We bought a Britax Frontier today.

We looked at the Nautilus and were concerned about the placement of the buckle and also about the width and inability to move the cup holder/armrest.

My husband also said he's been really happy with our Marathon (that is in my car) and that the Frontier matched his car (black and tan). So hey if that is what convinced him, I'll go with it.

NJ Child Passenger Safety Law:"Once children outgrow their forward-facing seats (usually no younger than age 4 and when they weigh at least 40 pounds), they should ride in a booster seat, in the back seat, until the vehicle seat belts fit properly."

I guess I just skimmed it and saw the 4 and 40 pounds part.
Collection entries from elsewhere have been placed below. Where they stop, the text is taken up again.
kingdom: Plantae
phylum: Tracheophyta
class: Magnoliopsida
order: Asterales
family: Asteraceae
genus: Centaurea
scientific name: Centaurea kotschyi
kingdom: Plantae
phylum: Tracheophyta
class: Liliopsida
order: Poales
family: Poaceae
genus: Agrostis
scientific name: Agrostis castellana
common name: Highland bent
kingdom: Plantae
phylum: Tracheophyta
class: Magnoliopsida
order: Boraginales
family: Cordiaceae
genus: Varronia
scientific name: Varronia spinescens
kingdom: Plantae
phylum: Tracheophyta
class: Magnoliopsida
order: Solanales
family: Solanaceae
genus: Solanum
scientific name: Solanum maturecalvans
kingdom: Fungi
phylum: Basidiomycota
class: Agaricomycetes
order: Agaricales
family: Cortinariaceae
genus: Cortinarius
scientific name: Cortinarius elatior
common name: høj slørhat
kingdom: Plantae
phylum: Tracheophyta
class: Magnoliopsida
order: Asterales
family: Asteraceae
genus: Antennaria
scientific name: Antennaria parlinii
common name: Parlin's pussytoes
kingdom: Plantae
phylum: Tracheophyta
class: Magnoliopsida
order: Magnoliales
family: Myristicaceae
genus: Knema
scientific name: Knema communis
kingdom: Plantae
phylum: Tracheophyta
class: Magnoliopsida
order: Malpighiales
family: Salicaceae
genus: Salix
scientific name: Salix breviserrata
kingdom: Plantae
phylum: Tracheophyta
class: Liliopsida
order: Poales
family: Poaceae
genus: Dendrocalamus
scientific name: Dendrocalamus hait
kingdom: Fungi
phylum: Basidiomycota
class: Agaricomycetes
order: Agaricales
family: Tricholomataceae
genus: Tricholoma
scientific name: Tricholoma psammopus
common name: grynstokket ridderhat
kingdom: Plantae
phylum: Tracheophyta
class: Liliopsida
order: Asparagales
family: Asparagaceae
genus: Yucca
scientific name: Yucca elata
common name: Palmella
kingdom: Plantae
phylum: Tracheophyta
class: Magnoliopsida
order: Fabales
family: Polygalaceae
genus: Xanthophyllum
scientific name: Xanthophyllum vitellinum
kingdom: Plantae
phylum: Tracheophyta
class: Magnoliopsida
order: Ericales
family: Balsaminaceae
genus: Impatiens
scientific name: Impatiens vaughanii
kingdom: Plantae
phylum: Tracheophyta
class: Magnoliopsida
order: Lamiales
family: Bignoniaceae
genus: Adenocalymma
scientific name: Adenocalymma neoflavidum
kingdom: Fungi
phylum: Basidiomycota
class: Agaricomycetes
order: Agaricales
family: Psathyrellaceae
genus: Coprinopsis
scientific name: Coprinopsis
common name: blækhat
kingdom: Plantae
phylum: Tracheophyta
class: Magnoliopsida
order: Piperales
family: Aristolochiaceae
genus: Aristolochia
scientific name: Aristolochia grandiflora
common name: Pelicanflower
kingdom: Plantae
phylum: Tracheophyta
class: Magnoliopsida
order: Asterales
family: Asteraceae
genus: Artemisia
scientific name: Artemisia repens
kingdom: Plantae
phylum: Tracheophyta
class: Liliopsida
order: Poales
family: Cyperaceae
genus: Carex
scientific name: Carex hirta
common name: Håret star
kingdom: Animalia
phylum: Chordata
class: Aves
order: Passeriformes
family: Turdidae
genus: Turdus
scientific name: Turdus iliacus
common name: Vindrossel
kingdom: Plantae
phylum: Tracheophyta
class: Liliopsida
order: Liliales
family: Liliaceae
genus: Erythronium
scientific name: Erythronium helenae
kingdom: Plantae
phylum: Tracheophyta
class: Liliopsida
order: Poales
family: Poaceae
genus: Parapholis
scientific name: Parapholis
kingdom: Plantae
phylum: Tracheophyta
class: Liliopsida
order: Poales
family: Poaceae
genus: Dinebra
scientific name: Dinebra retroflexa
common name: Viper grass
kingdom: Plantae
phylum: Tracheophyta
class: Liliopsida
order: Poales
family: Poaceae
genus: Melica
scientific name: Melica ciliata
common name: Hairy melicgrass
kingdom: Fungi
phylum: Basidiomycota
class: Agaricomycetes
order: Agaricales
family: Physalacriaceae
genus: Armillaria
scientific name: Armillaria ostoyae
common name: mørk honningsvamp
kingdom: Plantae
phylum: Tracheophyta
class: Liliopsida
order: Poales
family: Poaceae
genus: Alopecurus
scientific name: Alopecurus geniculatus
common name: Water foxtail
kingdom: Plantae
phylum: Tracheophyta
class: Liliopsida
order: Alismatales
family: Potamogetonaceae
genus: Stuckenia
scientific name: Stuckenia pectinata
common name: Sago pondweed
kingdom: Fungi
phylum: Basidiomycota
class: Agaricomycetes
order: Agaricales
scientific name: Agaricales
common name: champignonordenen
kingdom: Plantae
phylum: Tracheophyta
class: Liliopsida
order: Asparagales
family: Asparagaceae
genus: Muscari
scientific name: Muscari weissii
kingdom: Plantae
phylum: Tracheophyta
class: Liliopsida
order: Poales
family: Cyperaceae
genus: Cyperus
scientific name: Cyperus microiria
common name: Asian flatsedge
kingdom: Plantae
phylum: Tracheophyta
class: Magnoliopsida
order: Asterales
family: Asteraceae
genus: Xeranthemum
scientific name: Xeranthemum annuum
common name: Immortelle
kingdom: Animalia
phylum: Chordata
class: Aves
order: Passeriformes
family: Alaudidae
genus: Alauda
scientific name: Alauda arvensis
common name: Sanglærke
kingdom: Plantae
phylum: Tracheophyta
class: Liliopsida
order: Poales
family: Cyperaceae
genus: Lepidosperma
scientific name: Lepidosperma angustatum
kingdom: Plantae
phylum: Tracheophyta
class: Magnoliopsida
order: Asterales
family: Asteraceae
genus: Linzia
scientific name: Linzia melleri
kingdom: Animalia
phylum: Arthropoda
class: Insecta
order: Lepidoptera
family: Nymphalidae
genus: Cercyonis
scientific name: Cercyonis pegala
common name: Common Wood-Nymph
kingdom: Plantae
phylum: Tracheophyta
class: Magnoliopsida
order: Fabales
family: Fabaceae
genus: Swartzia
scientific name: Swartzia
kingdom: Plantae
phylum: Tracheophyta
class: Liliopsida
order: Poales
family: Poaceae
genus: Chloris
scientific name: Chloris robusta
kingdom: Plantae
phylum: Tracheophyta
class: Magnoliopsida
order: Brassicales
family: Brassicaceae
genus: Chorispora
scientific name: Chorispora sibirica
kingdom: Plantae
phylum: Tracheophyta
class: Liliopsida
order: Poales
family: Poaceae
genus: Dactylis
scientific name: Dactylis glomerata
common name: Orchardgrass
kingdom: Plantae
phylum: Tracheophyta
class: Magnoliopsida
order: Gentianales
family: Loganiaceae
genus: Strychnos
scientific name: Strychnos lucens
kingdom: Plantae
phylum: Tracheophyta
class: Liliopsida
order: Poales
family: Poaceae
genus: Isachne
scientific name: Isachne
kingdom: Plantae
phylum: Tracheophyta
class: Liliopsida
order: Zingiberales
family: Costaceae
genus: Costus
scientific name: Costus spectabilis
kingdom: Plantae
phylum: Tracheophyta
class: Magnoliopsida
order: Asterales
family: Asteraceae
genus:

Thanks for your help, glad to have the car seat questions settled for a few months. I'll probably have more questions when the new baby comes in the fall. Our son will be 4 then and he'll be riding in the Marathon in my car, the Frontier in my husband's car. The car seats we have that will be available will be a Graco Safe Seat and the Cosco Scenera. So I don't know what arrangement of car seats will make the most sense or if we will still keep car seats in both cars at that point. My husband's car is the car we take on any long trips. The longest ride my son will probably take in my car is the occasional trip to my parents' house which is about 1.5 hours away, most of the time it is around town driving.


----------